Both libraries support infinite scrolling with useInfiniteQuery (React Query) and useSWRInfinite (SWR). React Query's implementation is more ergonomic — the pages array and fetchNextPage() function handle most pagination patterns without custom logic. SWR requires more manual wiring but gives you more control over the data merging strategy. For a paginated table vs an infinite scroll feed, both work well.
// ─── React Query: full mutation with optimistic update ───
import { useMutation, useQueryClient } from "@tanstack/react-query"
function useUpdateProduct() {
const queryClient = useQueryClient()
return useMutation({
mutationFn: (data: UpdateProductDto) =>
fetch(`/api/products/${data.id}`, {
method: "PATCH",
headers: { "Content-Type": "application/json" },
body: JSON.stringify(data),
}).then((r) => r.json()),
// Optimistic update
onMutate: async (newProduct) => {
await queryClient.cancelQueries({ queryKey: ["products", newProduct.id] })
const prev = queryClient.getQueryData(["products", newProduct.id])
queryClient.setQueryData(["products", newProduct.id], newProduct)
return { prev }
},
onError: (_err, newProduct, ctx) => {
queryClient.setQueryData(["products", newProduct.id], ctx?.prev)
},
onSettled: (_data, _err, vars) => {
queryClient.invalidateQueries({ queryKey: ["products", vars.id] })
queryClient.invalidateQueries({ queryKey: ["products"] })
},
})
}
// ─── SWR: fetching + manual mutation ───
import useSWR, { mutate } from "swr"
const fetcher = (url: string) => fetch(url).then((r) => r.json())
function useProducts() {
const { data, error, isLoading } = useSWR("/api/products", fetcher, {
revalidateOnFocus: true,
dedupingInterval: 5000,
})
const updateProduct = async (id: string, payload: Partial<Product>) => {
// Optimistic update with SWR
await mutate(
"/api/products",
async (current: Product[]) => {
const updated = await fetch(`/api/products/${id}`, {
method: "PATCH",
headers: { "Content-Type": "application/json" },
body: JSON.stringify(payload),
}).then((r) => r.json())
return current.map((p) => (p.id === id ? updated : p))
},
{ optimisticData: (current) =>
current?.map((p) => (p.id === id ? { ...p, ...payload } : p)) }
)
}
return { data, error, isLoading, updateProduct }
}The key insight both libraries share: server state is fundamentally different from client state. Client state (UI toggles, form inputs, modal open/closed) belongs in useState or a state manager like Zustand. Server state (database records, API responses) belongs in React Query or SWR. Mixing them — storing fetched data in useState — leads to stale data, race conditions, and synchronization bugs.
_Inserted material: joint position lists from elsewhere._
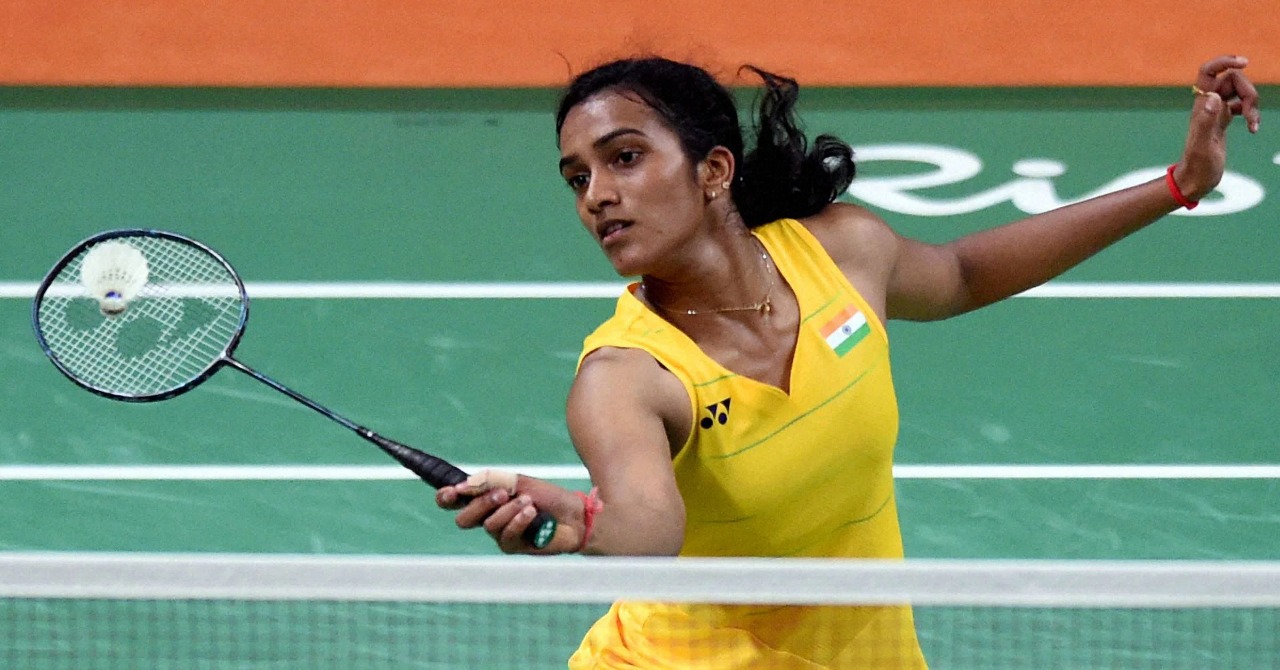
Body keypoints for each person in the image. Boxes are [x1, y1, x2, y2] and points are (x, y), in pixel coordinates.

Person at [437, 55, 1261, 668]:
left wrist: (1180, 183)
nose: (596, 196)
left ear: (714, 169)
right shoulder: (624, 377)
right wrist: (582, 524)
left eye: (624, 158)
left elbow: (962, 273)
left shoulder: (840, 253)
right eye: (576, 178)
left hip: (868, 653)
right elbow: (650, 525)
Using both libraries in the same codebase doubles the bundle cost and creates two separate cache layers that don't know about each other. Pick one at project start and stick to it. If you inherit a codebase with both, migrate everything to React Query (it's more capable) and remove SWR. Keeping both 'temporarily' almost always becomes permanent.
In Next.js App Router, Server Components handle the initial fetch — no React Query or SWR needed for the first paint. React Query and SWR come in for client-side interactions after hydration: refreshing data on user actions, polling for live updates, and mutations. Wrap your Client Components in a QueryClientProvider (React Query) or SWRConfig (SWR) in your root layout. Use the dehydration pattern to pass server-fetched data into the client cache.
For a new Next.js project: start with SWR. It covers 80% of use cases with a smaller bundle and simpler mental model. Migrate to React Query if you need DevTools to debug cache state, are doing optimistic mutations with rollback, have complex dependent queries, or need offline-first behavior. For ERP dashboards, admin panels, and data-heavy applications: start with React Query. The investment in learning the mutation lifecycle pays off within the first sprint.